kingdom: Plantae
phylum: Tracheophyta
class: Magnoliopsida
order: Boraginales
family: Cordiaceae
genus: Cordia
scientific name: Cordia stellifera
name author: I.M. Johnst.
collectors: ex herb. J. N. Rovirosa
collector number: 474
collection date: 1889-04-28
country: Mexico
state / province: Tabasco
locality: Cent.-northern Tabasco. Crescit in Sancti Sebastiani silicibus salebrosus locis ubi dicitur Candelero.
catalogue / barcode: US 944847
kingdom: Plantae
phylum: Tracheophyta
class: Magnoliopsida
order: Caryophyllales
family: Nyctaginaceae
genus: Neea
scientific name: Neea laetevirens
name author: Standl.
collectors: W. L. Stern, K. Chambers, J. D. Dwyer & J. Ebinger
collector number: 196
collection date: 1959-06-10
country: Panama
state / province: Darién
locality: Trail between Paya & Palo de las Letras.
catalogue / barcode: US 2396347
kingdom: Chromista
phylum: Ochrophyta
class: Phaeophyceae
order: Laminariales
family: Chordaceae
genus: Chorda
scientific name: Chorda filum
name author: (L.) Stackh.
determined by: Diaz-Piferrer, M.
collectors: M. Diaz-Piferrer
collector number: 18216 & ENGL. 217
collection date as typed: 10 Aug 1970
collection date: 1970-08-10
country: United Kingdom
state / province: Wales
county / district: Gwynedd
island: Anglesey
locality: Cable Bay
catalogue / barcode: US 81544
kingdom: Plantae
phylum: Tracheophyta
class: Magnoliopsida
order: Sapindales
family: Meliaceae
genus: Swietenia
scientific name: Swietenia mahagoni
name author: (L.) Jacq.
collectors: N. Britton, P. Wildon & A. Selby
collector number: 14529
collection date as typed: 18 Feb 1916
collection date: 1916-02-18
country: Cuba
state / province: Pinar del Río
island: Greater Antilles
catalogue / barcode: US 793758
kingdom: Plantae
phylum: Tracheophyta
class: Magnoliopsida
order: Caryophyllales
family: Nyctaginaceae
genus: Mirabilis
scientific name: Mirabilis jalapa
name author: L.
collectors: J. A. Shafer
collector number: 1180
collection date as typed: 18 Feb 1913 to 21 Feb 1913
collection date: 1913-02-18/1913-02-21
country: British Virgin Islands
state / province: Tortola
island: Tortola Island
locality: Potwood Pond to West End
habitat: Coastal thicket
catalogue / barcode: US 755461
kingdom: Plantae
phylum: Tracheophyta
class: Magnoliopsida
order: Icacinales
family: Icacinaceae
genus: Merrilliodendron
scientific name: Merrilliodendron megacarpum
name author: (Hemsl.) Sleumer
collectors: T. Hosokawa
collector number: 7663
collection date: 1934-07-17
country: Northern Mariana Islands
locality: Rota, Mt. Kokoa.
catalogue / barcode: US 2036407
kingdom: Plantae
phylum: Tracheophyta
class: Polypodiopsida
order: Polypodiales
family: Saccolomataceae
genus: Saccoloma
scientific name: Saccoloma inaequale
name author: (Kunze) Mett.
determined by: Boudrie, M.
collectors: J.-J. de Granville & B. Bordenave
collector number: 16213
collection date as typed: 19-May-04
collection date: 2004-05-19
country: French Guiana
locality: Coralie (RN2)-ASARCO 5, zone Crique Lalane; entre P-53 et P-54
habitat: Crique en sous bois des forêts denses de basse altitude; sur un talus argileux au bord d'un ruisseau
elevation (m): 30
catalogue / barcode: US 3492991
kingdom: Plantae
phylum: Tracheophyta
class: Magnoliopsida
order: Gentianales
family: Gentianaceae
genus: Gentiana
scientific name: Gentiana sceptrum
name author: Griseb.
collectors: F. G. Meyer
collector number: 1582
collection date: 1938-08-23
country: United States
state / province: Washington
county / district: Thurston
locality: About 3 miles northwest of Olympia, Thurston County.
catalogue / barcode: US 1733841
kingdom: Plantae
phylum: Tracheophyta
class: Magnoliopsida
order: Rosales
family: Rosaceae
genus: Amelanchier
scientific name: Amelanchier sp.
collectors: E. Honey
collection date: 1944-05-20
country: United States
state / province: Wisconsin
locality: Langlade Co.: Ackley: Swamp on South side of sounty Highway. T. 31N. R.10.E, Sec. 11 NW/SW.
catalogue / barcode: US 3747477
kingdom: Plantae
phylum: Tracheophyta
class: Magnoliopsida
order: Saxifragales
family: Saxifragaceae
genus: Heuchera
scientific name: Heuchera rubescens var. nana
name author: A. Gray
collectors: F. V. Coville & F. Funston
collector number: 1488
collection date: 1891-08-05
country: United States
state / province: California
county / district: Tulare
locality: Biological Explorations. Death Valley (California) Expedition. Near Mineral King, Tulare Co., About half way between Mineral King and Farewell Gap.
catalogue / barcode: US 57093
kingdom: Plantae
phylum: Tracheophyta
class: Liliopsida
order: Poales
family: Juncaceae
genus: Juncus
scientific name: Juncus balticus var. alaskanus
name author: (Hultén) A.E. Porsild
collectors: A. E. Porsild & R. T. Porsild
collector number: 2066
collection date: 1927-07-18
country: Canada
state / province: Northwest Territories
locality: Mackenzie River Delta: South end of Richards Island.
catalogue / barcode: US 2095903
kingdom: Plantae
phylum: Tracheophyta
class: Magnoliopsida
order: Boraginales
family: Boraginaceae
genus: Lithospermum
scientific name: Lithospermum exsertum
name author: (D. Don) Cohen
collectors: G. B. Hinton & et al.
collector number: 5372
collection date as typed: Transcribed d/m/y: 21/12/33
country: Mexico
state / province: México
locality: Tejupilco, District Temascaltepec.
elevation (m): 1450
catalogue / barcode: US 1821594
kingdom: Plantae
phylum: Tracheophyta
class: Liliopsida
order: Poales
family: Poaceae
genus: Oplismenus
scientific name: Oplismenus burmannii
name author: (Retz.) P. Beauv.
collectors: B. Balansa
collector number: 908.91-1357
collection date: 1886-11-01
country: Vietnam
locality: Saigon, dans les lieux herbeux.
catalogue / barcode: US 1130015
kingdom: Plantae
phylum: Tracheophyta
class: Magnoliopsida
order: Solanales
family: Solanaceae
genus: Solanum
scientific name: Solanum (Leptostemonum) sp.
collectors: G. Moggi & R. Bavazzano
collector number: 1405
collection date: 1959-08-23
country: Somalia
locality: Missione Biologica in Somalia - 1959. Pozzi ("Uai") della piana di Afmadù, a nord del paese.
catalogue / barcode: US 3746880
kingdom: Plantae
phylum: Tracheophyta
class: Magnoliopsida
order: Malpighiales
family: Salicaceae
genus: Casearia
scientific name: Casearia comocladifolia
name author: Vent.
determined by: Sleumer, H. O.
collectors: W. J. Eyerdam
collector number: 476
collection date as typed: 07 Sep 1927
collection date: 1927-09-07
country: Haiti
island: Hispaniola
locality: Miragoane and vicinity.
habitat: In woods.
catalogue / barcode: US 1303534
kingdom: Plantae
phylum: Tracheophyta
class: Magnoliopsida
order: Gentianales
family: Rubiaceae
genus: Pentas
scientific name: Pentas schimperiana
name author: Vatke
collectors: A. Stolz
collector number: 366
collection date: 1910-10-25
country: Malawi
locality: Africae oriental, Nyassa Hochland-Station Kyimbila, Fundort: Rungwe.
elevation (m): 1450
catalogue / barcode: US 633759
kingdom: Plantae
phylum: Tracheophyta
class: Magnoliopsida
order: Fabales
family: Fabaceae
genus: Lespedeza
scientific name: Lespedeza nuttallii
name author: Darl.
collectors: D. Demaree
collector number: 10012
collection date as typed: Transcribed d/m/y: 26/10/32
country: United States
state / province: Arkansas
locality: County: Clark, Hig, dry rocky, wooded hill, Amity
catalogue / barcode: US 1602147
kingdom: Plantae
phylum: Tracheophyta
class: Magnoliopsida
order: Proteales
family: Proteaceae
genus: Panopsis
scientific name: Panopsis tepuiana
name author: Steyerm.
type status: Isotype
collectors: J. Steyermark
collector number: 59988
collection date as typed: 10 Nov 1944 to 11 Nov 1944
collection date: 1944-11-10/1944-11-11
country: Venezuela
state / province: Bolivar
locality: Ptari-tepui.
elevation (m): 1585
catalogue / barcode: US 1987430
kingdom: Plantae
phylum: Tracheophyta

⁂

__SHORT TASK__:
Lay out the data above, from its first line through the line containing "name author: Standl.", as a JSON list of strings with one string per line and no blank lines.

__COMPLETED TASK__:
[
  "kingdom: Plantae",
  "phylum: Tracheophyta",
  "class: Magnoliopsida",
  "order: Boraginales",
  "family: Cordiaceae",
  "genus: Cordia",
  "scientific name: Cordia stellifera",
  "name author: I.M. Johnst.",
  "collectors: ex herb. J. N. Rovirosa",
  "collector number: 474",
  "collection date: 1889-04-28",
  "country: Mexico",
  "state / province: Tabasco",
  "locality: Cent.-northern Tabasco. Crescit in Sancti Sebastiani silicibus salebrosus locis ubi dicitur Candelero.",
  "catalogue / barcode: US 944847",
  "kingdom: Plantae",
  "phylum: Tracheophyta",
  "class: Magnoliopsida",
  "order: Caryophyllales",
  "family: Nyctaginaceae",
  "genus: Neea",
  "scientific name: Neea laetevirens",
  "name author: Standl."
]